Les parents ont maintenant d'autres options sur la table. Pour une grande partie des familles au Québec, ç'a longtemps été normal de faire trois, quatre ou cinq heures de route par semaine pour le hockey. C'est ce que nos parents faisaient. Plusieurs ne sont plus prêts à faire ça. Il faut se pencher là-dessus.
Est-ce que tu crois que la mauvaise réputation que traîne parfois le hockey mineur peut avoir une influence sur la volonté des parents à inscrire leur jeune et à s'embarquer dans l'aventure?
C'est certain que ça peut être un argument défavorable, et c'est pour ça qu'on en parle. Je pense toutefois qu'il est important de dire qu'il y a beaucoup de belles histoires dans le hockey mineur, et qu'il y a de très bons programmes. Malheureusement, il y a des cas plus difficiles. Je ne veux pointer personne du doigt et me concentrer davantage sur l'éducation.
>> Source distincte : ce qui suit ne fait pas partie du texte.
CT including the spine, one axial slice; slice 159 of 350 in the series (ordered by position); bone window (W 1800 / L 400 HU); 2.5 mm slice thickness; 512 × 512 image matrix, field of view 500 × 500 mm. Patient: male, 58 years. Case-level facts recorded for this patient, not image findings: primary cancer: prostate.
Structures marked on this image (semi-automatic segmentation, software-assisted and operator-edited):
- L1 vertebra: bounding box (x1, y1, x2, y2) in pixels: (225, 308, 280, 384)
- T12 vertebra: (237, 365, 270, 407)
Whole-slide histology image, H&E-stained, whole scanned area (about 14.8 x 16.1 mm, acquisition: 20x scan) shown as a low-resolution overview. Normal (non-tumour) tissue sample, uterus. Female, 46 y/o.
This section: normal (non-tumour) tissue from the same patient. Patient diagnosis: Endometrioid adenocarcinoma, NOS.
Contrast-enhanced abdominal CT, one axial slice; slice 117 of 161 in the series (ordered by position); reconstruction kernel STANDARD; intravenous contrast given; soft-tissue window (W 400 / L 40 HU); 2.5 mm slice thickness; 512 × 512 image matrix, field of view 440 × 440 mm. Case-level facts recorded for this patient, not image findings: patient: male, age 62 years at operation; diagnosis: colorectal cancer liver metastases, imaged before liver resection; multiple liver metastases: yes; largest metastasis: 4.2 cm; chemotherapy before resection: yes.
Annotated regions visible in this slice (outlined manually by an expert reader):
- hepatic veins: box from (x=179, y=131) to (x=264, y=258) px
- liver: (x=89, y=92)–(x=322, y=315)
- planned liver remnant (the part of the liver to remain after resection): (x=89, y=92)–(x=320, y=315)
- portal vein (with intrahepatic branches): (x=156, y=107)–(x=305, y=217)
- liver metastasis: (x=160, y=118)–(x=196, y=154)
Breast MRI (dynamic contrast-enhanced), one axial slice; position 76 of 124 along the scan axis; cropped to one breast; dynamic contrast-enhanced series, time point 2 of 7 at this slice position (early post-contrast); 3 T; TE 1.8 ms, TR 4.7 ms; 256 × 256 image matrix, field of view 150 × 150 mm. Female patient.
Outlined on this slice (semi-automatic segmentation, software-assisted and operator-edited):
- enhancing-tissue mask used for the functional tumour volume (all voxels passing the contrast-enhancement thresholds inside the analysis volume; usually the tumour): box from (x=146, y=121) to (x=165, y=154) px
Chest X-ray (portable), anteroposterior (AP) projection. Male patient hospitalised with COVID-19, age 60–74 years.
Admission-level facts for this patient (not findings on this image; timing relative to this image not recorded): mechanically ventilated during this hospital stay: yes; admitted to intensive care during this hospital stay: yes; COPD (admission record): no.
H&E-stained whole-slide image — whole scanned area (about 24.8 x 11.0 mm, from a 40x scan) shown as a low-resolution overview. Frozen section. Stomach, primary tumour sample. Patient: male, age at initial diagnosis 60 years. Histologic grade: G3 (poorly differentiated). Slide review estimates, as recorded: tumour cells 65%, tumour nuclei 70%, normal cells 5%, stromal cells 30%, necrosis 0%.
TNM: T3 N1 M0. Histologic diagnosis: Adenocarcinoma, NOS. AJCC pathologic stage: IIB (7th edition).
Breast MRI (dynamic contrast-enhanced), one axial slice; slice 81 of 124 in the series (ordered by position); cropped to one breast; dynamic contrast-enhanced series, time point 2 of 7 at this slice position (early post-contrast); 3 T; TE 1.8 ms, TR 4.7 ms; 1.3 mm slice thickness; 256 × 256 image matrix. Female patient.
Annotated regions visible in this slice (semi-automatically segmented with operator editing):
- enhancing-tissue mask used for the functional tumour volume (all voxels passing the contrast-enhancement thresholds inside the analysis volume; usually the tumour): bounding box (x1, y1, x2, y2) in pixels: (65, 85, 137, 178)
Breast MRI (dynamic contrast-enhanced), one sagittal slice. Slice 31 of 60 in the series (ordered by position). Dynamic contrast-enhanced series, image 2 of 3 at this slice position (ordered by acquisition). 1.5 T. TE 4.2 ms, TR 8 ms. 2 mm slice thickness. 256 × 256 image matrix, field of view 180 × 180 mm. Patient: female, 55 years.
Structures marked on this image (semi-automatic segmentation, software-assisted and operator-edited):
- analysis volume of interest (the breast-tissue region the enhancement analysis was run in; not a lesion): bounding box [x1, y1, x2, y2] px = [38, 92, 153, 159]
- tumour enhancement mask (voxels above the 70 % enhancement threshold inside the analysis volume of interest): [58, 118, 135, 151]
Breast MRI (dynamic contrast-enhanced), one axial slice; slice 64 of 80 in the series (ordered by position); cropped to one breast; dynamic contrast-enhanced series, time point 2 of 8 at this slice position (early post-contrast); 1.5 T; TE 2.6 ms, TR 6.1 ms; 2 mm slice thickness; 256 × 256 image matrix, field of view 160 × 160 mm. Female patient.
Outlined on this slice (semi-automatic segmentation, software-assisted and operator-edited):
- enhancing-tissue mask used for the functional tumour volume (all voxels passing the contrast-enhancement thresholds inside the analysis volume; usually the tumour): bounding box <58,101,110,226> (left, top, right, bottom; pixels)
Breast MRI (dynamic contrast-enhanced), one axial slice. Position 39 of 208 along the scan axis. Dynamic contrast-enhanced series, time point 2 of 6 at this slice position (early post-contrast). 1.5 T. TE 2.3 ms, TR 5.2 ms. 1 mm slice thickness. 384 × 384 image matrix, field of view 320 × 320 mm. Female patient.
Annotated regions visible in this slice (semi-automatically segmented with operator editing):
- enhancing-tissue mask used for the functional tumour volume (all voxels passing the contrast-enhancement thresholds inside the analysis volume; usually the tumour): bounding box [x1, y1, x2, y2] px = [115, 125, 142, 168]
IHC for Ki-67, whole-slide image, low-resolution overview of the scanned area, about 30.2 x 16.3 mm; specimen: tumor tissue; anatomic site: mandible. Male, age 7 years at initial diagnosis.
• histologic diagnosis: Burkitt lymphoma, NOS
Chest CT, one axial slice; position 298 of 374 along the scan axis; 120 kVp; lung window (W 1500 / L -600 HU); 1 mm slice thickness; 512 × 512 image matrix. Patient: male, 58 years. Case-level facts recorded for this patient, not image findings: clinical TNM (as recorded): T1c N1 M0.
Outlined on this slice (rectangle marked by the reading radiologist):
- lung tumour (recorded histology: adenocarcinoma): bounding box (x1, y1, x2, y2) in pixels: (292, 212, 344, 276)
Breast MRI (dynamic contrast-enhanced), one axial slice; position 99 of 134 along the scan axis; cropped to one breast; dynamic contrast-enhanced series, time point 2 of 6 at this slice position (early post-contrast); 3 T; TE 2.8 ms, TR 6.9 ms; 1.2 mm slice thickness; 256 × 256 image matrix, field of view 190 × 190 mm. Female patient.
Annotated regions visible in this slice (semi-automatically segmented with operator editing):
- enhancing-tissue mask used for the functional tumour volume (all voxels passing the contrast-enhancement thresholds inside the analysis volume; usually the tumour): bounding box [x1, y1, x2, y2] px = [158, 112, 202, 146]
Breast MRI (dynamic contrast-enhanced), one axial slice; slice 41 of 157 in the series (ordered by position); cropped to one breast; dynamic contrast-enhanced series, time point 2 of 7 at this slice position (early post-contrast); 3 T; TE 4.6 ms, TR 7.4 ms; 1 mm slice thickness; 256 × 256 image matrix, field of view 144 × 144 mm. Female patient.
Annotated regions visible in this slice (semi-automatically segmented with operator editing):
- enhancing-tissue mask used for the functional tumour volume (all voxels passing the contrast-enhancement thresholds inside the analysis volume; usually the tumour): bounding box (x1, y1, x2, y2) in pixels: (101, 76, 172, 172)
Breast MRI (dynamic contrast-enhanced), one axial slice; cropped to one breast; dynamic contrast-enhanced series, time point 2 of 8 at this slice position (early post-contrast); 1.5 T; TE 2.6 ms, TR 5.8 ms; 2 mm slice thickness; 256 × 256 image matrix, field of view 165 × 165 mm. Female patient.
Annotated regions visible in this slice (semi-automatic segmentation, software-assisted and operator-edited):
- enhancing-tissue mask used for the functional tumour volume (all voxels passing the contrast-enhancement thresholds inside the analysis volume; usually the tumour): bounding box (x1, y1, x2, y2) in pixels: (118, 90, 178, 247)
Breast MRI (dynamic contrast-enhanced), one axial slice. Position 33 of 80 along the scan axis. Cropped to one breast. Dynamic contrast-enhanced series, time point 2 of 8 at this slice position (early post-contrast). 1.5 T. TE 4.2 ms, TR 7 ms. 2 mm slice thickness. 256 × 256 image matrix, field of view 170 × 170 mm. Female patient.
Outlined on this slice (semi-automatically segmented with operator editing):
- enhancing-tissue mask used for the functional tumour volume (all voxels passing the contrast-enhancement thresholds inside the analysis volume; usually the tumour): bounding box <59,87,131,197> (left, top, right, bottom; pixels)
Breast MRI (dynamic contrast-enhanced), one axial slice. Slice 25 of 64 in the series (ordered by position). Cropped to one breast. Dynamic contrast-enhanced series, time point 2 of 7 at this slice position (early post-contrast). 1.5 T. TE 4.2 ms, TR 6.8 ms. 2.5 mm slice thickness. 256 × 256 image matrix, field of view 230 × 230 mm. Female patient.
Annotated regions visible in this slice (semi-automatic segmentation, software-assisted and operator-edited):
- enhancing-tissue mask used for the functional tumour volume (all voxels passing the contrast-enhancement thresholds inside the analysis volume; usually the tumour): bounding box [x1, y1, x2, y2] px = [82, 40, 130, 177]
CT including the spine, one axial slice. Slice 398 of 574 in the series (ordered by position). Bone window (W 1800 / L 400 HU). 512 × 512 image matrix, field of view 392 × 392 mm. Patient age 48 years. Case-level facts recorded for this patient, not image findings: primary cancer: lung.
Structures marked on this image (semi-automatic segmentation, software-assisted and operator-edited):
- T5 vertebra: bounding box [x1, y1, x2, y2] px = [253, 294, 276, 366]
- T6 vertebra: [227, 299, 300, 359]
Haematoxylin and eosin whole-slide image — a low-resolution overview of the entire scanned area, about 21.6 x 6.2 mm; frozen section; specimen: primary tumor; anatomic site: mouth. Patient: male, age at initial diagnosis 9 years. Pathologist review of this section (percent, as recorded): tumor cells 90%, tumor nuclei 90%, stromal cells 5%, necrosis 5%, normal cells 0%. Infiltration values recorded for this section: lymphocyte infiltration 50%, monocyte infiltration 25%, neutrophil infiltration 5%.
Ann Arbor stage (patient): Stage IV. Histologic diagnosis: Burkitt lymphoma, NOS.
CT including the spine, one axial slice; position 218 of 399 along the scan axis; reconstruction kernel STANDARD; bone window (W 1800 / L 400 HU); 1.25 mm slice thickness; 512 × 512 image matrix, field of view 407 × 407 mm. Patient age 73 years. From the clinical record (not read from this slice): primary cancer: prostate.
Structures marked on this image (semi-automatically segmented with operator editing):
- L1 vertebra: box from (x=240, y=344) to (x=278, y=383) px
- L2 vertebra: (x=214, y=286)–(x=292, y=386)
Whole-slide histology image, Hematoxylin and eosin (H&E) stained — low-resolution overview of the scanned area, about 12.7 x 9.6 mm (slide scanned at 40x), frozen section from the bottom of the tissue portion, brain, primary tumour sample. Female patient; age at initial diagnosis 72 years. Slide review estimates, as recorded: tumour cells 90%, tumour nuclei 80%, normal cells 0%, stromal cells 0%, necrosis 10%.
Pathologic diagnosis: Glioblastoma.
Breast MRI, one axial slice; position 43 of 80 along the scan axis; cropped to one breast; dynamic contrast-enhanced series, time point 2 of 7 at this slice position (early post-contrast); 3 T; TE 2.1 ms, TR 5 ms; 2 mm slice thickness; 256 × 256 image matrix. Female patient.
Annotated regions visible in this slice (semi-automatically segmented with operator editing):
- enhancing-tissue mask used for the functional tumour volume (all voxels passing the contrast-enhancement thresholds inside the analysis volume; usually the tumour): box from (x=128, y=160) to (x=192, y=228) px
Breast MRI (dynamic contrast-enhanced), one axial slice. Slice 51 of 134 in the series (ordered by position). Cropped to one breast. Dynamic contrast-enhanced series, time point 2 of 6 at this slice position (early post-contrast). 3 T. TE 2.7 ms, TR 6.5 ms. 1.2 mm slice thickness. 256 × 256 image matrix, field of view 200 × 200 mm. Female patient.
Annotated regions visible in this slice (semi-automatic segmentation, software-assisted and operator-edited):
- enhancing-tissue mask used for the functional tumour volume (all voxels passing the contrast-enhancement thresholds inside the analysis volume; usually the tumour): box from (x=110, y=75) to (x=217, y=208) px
Si on amène les parents à changer la façon dont ils perçoivent le hockey mineur et qu'on les incite à gérer leurs attentes, ils risquent de l'apprécier plus. C'est, selon moi, la voie à emprunter. Il faut sensibiliser les gens à ce que représente le développement d'un athlète et le valoriser. Tout passe par la communication. Si on arrive en début d'année avec une planification claire sur les notions à acquérir en cours de la saison, tout le monde sait davantage à quoi s'attendre.
Dans le mandat de développement des joueurs de Hockey Québec, est-ce que l'accent est mis sur le développement de joueurs élites qui pourront potentiellement atteindre la LNH ou bien est-ce que c'est réservé davantage aux circuits comme la LHJMQ et la Ligue M18 AAA?
Un ne va pas sans l'autre. Au niveau des fédérations, on a une obligation d'identifier nos meilleurs espoirs à un certain âge et de leur offrir un encadrement enrichi comme les équipes Québec et les programmes sport-études. Il faut aussi donner un service à tout le monde au niveau initiation et récréatif. On ne doit laisser personne de côté et être inclusifs dans tout ça. On doit se servir des bons véhicules pour tous nos membres.